The dichotomy of sassiness can be seen in both the movie The Help and in discussions surrounding it-- “sass” can be used as something to be praised and simultaneously as something to avoid:
The term “mammy” and the accompanying image are no longer politically correct, making the contemporary version appear in more subtle forms. Although the Sassy Black Cook may not wear a headscarf or have a rotund figure, there are always residual characteristics of the past, says Nettles-Barcelón. She cites Carla Hall as an example; tall and lanky, Hall doesn’t physically fit the mammy stereotype but Nettles-Barcelón still thinks her personality evokes images of the past. She writes:
So, Carla Hall, as a food personality, has entered into the world of celebrity chefs. She has built a brand--herself--that utilizes many racialized and gendered stereotypes of black women and food work: being happy and entertaining, providing sustenance that is emotional, spiritual, and nutritive to her charges, sustaining her cultural heritage through foodways, and doing the work for love--love trumps everything.
Such images, says Nettles-Barcelón, can be compelling but have real life implications for black female chefs who experience pressure to conform to a certain stereotype. Instead of succumbing to the pressure, Chef Tanya Holland opted to leave her cooking show, saying, “I was in the soul kitchen, so they wanted me to act sassy. I'm from suburbia, I'm educated, I have this plethora of experience. That wasn't the way I was going to act."
Another popular chef, Gillian Clark, believed race may have contributed to her reputation of having a hot temper, telling the Washington Post, "I'm led to ask, would you buy less pancakes if Aunt Jemima wasn't smiling on the box?" Clark says. "Is it because a black person that's doing the service industry [and] not smiling is offensive, because you feel that I'm not that much further from a slave? If I'm doing a domestic or a service job and I'm not smiling, is it triggering some impulse?"

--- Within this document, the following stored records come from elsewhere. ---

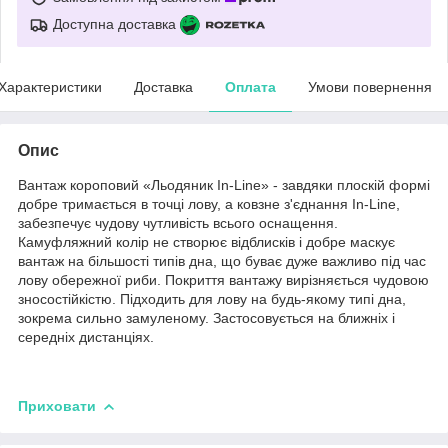
Доступна доставка
Характеристики
Доставка
Оплата
Умови повернення
Опис
Вантаж короповий «Льодяник In-Line» - завдяки плоскій формі
добре тримається в точці лову, а ковзне з'єднання In-Line,
забезпечує чудову чутливість всього оснащення.
Камуфляжний колір не створює відблисків і добре маскує
вантаж на більшості типів дна, що буває дуже важливо під час
лову обережної риби. Покриття вантажу вирізняється чудовою
зносостійкістю. Підходить для лову на будь-якому типі дна,
зокрема сильно замуленому. Застосовується на ближніх і
середніх дистанціях.
Приховати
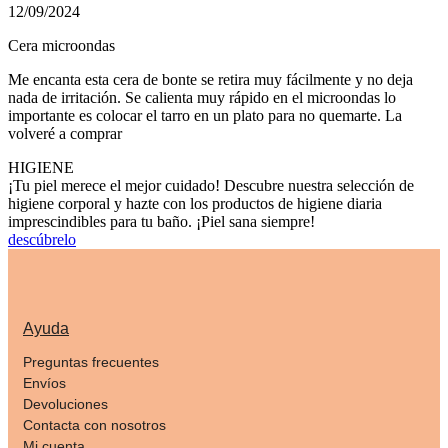
12/09/2024
Cera microondas
Me encanta esta cera de bonte se retira muy fácilmente y no deja
nada de irritación. Se calienta muy rápido en el microondas lo
importante es colocar el tarro en un plato para no quemarte. La
volveré a comprar
HIGIENE
¡Tu piel merece el mejor cuidado! Descubre nuestra selección de
higiene corporal y hazte con los productos de higiene diaria
imprescindibles para tu baño. ¡Piel sana siempre!
descúbrelo
Ayuda
Preguntas frecuentes
Envíos
Devoluciones
Contacta con nosotros
Mi cuenta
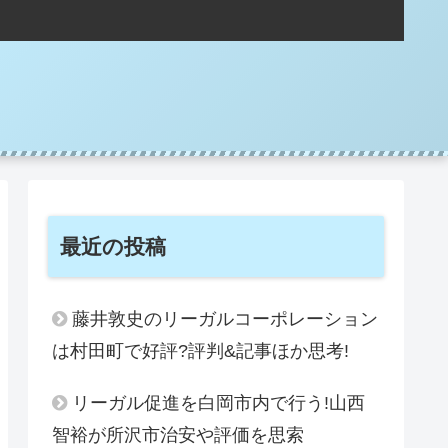
。
最近の投稿
藤井敦史のリーガルコーポレーション
は村田町で好評?評判&記事ほか思考!
リーガル促進を白岡市内で行う!山西
智裕が所沢市治安や評価を思索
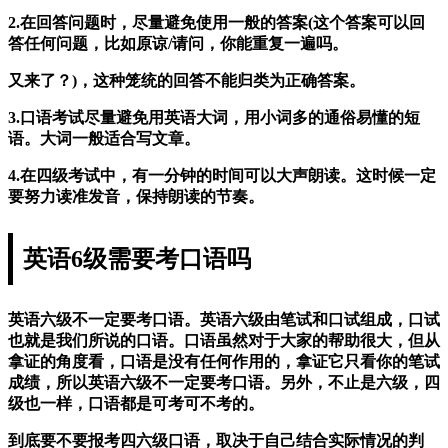
2.在回答问题时，尽量避免使用一般的答案(这个答案可以回
答任何问题，比如原谅/请问，你能重复一遍吗。
又来了？)，这种笼统的回答不能归类为正确答案。
3.口语考试尽量避免用英语大词，用小词多的通俗易懂的短
语。大词一般适合写文章。
4.在四级考试中，有一分钟的时间可以大声朗读。这时候一定
要努力读准发音，保持朗读的节奏。
英语6级需要考口语吗
英语六级不一定要考口语。英语六级由笔试和口试组成，口试
也就是我们所说的口语。口语虽然对于大家的帮助很大，但从
拿证的角度看，口语是没有任何作用的，拿证它只看你的笔试
成绩，所以英语六级不一定要考口语。另外，不止是六级，四
级也一样，口语都是可考可不考的。
到底要不要报考四六级口语，取决于自己结合实际情况的判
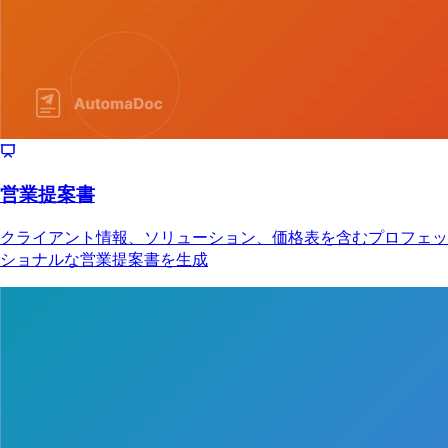
営業提案書
クライアント情報、ソリューション、価格表を含むプロフェッ
ショナルな営業提案書を生成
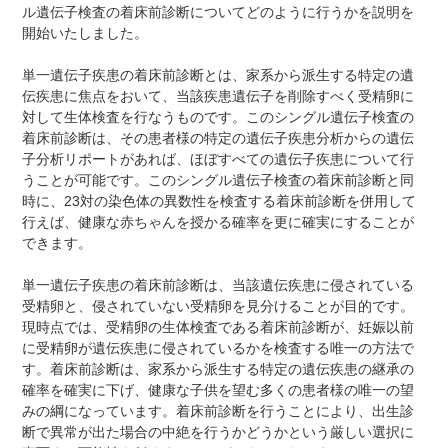
ル遺伝子検査の着床前診断についてどのように行うかを説明を
開始いたしました。
単一遺伝子疾患の着床前診断とは、家系から派生する特定の遺
伝疾患に焦点をおいて、当該疾患遺伝子を削除すべく受精卵に
対して生体検査を行なうものです。このシングル遺伝子検査の
着床前診断は、その患者様の特定の遺伝子疾患分析からの遺伝
子分析リポートがあれば、ほぼすべての遺伝子疾患について行
うことが可能です。このシングル遺伝子検査の着床前診断と同
時に、23対の染色体の異数性を検査する着床前診断を併用して
行えば、健康な赤ちゃんを授かる確率を更に確実にすることが
できます。
単一遺伝子疾患の着床前診断は、当該遺伝疾患に侵されている
受精卵と、侵されていない受精卵を見分けることが目的です。
現時点では、受精卵の生体検査である着床前診断が、妊娠以前
に受精卵が遺伝疾患に侵されているかを検査する唯一の方法で
す。着床前診断は、家系から派生する特定の遺伝疾患の継承の
確率を確実に下げ、健康な子供を望む多くの患者様の唯一の望
みの綱になっています。着床前診断を行うことにより、出生診
断で異常が出た場合の中絶を行うかどうかという厳しい選択に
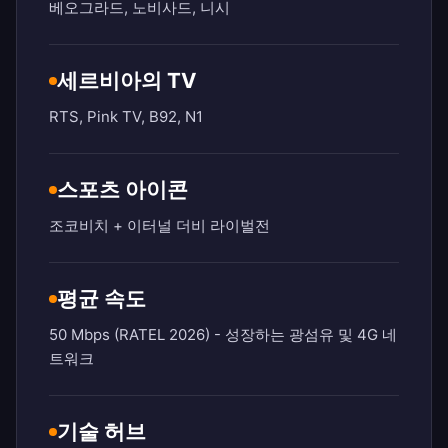
베오그라드, 노비사드, 니시
세르비아의 TV
RTS, Pink TV, B92, N1
스포츠 아이콘
조코비치 + 이터널 더비 라이벌전
평균 속도
50 Mbps (RATEL 2026) - 성장하는 광섬유 및 4G 네
트워크
기술 허브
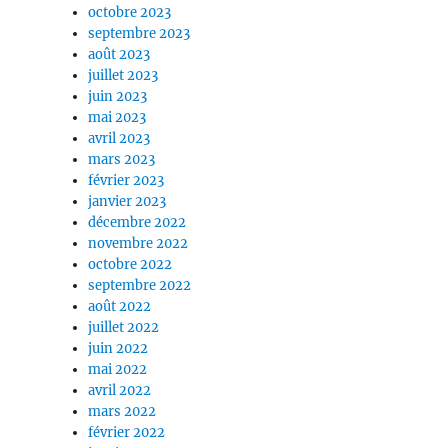
octobre 2023
septembre 2023
août 2023
juillet 2023
juin 2023
mai 2023
avril 2023
mars 2023
février 2023
janvier 2023
décembre 2022
novembre 2022
octobre 2022
septembre 2022
août 2022
juillet 2022
juin 2022
mai 2022
avril 2022
mars 2022
février 2022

Nettles-Barcelón takes inspiration from the work of American Studies professor Patricia Turner in combatting the mammy stereotype. She tells me, “One of the interesting things she does in her work, which I've tried to emulate to some degree, is to pair this fictionalized narrative with something that was actually happening in the actual moment where we saw black women trying to disrupt the social and political order of the day.”
This approach can be used to counter the dominant image associated with Aunt Jemima. While Nancy Green was in character telling stories and serving pancakes, a group of African American feminists were also at the Chicago World’s Fair, speaking about their plight and existing racial tension. The inclusion of information like this is not only more accurate, it shifts the focus away from antiquated relics towards actual lived realities.